Dengan meratifikasi Konvensi ILO No. 82 Tahun 1999
di bulan Maret 2000, Indonesia menyatakan komitmennya untuk mengambil
langkah-langkah yang bersifat segera dan efektif untuk menjamin
dilarangnya dan dihapuskannya bentuk-bentuk pekerjaan terburuk untuk
anak sebagai suatu hal yang mendesak. Untuk menunjukkan bahwa bentuk-bentuk
pekerjaan terburuk untuk anak dapat dihapuskan dalam jangka waktu
tertentu, IPEC merancang sebuah pendekatan baru dan terpadu berupa
"program terikat waktu" (TBP), yang disusun berdasarkan
pengalaman IPEC sendiri yang cukup ekstensif dan dari banyak organisasi
di seluruh dunia yang menjadi mitra kerjanya. Pendekatan ini ditulis
dalam buku pedoman yang berjudul "Menghapuskan bentuk-bentuk
pekerjaan terburuk untuk anak: sebuah pendekatan terpadu dan terikat
waktu; pedoman bagi pemerintah, pengusaha, pekerja, donor dan pihak-pihak
lain yang berkepentingan." Tiga negara dewasa ini sedang melaksanakan
program terikat waktu: Nepal, Tanzania dan El Salvador.
Pada intinya, program terikat waktu adalah sekumpulan kebijakan
dan program yang terpadu dan terkoordinir secara ketat untuk mencegah
dan menghapuskan bentuk-bentuk pekerjaan terburuk untuk anak dalam
jangka waktu tertentu (antara lima sampai sepuluh tahun).
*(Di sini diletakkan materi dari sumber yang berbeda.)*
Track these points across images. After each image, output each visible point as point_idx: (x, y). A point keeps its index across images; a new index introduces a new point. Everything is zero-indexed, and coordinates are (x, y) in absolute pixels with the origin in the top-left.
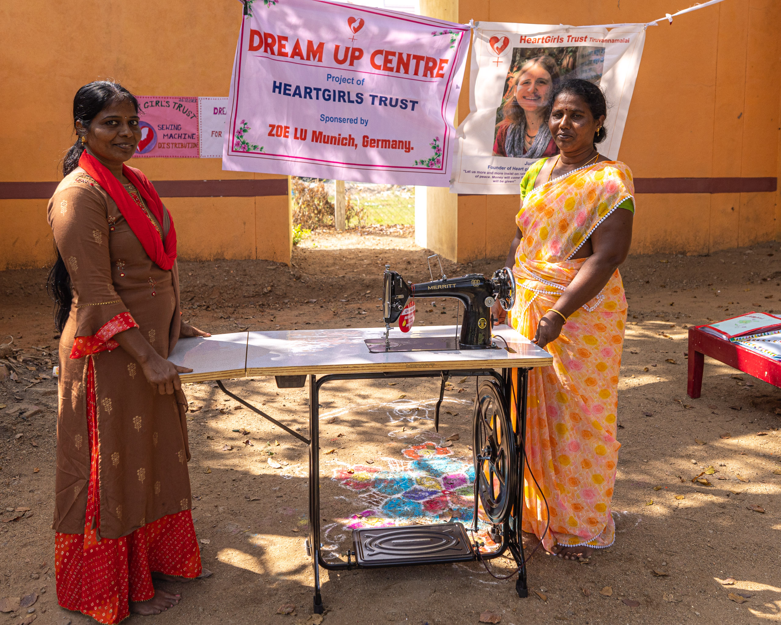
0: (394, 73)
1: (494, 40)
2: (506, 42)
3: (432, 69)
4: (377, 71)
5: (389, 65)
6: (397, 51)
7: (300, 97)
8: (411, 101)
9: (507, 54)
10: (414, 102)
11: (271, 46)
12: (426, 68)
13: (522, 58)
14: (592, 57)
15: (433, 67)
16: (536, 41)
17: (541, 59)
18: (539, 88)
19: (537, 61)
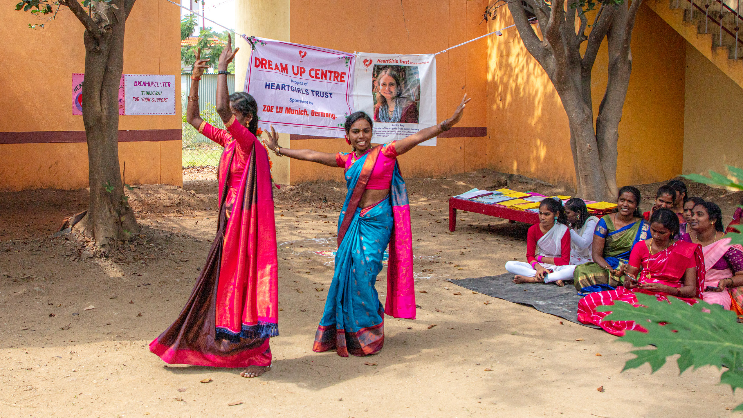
0: (320, 80)
1: (365, 61)
2: (371, 62)
4: (312, 79)
5: (318, 76)
7: (280, 89)
8: (329, 94)
9: (371, 67)
10: (331, 94)
11: (265, 65)
12: (335, 77)
13: (378, 70)
14: (413, 71)
15: (338, 76)
16: (384, 61)
17: (388, 71)
18: (391, 88)
19: (386, 72)
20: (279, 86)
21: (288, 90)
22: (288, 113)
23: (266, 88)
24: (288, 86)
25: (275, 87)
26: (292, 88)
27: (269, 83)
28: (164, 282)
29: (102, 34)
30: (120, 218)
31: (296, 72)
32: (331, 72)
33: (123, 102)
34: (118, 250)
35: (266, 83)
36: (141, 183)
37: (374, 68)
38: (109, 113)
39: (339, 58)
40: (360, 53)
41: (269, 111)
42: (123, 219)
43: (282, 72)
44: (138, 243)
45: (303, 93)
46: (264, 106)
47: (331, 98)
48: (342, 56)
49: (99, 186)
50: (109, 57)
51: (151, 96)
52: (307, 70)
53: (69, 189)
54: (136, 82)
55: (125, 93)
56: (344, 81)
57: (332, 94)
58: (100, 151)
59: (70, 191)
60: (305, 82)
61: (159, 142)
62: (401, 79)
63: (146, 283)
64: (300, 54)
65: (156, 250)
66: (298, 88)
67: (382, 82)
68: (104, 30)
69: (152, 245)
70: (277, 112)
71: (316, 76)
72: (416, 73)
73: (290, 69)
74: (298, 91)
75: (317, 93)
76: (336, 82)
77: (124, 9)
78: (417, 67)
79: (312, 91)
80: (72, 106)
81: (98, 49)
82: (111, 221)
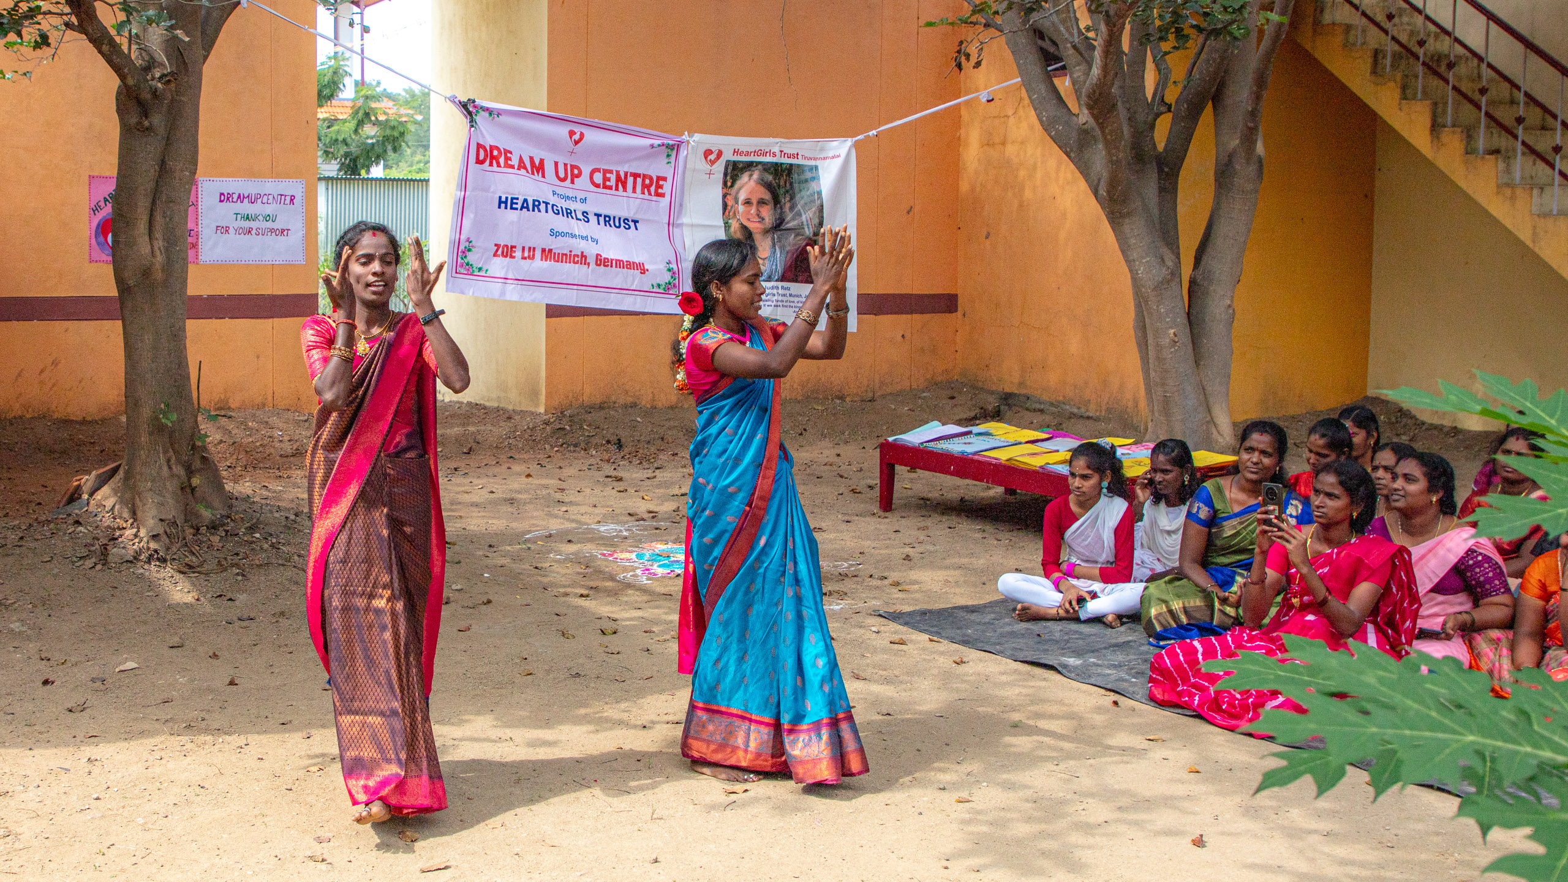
0: (613, 192)
1: (707, 153)
2: (720, 154)
3: (648, 187)
4: (596, 189)
5: (608, 183)
6: (614, 168)
7: (528, 210)
8: (632, 221)
9: (720, 167)
10: (635, 222)
11: (496, 158)
12: (644, 186)
13: (734, 171)
14: (808, 175)
15: (651, 184)
16: (748, 154)
17: (756, 175)
18: (761, 209)
19: (751, 176)
20: (527, 204)
21: (547, 212)
22: (546, 260)
23: (499, 207)
24: (547, 204)
25: (519, 206)
26: (555, 208)
27: (507, 198)
28: (282, 614)
29: (155, 93)
30: (189, 479)
31: (562, 175)
32: (635, 176)
33: (195, 237)
34: (186, 545)
35: (500, 198)
36: (232, 406)
37: (726, 168)
38: (168, 258)
39: (652, 146)
40: (697, 137)
41: (506, 256)
42: (195, 481)
43: (533, 174)
44: (227, 531)
45: (577, 219)
46: (496, 245)
47: (637, 229)
48: (659, 142)
49: (146, 412)
50: (168, 141)
51: (253, 225)
52: (586, 171)
53: (80, 418)
54: (222, 194)
55: (200, 218)
56: (662, 195)
57: (638, 222)
58: (148, 338)
59: (84, 422)
60: (582, 195)
61: (271, 320)
62: (782, 191)
63: (245, 616)
64: (571, 138)
65: (266, 546)
66: (566, 209)
67: (742, 196)
68: (159, 85)
69: (257, 535)
70: (524, 258)
71: (604, 184)
72: (813, 179)
73: (549, 168)
74: (567, 213)
75: (607, 219)
76: (646, 196)
77: (199, 40)
78: (816, 167)
79: (595, 215)
80: (88, 244)
81: (146, 123)
82: (171, 486)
Jangka
waktu ini tergantung pada ketersediaan sumber daya, sifat dasar
bentuk-bentuk pekerjaan terburuk untuk anak itu sendiri, tingkat
ketrampilan lokal dan keadaan-keadaan lain di masing-masing negara
yang menjalankan program ini.
Untuk menghapuskan bentuk-bentuk pekerjaan terburuk untuk anak
diperlukan komitmen nasional yang kuat untuk melaksanakan serangkaian
langkah kebijakan pelengkap yang dirancang untuk menarik dan merehabilitasi
anak-anak yang sudah menjadi pekerja anak dan mencegah anak-anak
yang beresiko dijadikan pekerja anak supaya tidak menjadi pekerja
anak. Untuk memastikan bahwa program terikat waktu ini benar-benar
mencapai sasaran yang dikehendaki dan efektif, diperlukan persiapan
yang ekstensif. Pendekatan terikat waktu juga menuntut keterlibatan
semua pihak yang berkepentingan (key stakeholders), termasuk pemerintah
di semua tingkatan, organisasi-organisasi non pemerintah, organisasi-organisasi
pengusaha dan organisasi-organisasi pekerja.
Program terikat waktu dapat dibagi ke dalam
empat tahap:
1. Meletakkan pondasi (dengan menetapkan sasaran, memobilisasi
dukungan politik tingkat tinggi dan masyarakat sipil, dan dengan
penelitian dan analisa).
2. Merancang program (dengan mempersiapkan kertas kerja kebijakan
nasional dan proposal program)
3. Implementasi/ pelaksanaan program (dilaksanakan oleh mitra kerja
lokal, instansi-instansi pemerintah, organisasi-organisasi pekerja,
organisasi-organisasi pengusaha, dan organisasi-organisasi non pemerintah;
IPEC dan mitra kerjanya akan terus melakukan pemantauan secara ketat
dan mengevaluasi kemajuan yang diraih)
4. Evaluasi program yang sedang berjalan saat ini
Kapasitas mitra kerja di Indonesia
Program terikat waktu akan dilaksanakan oleh organisasi-organisasi
nasional. Karena itu, penting untuk menilai kapasitas organisasi-organisasi
tersebut untuk merancang, memantau dan mengevaluasi program terikat
waktu dan apa yang perlu dilakukan untuk memperbaikinya.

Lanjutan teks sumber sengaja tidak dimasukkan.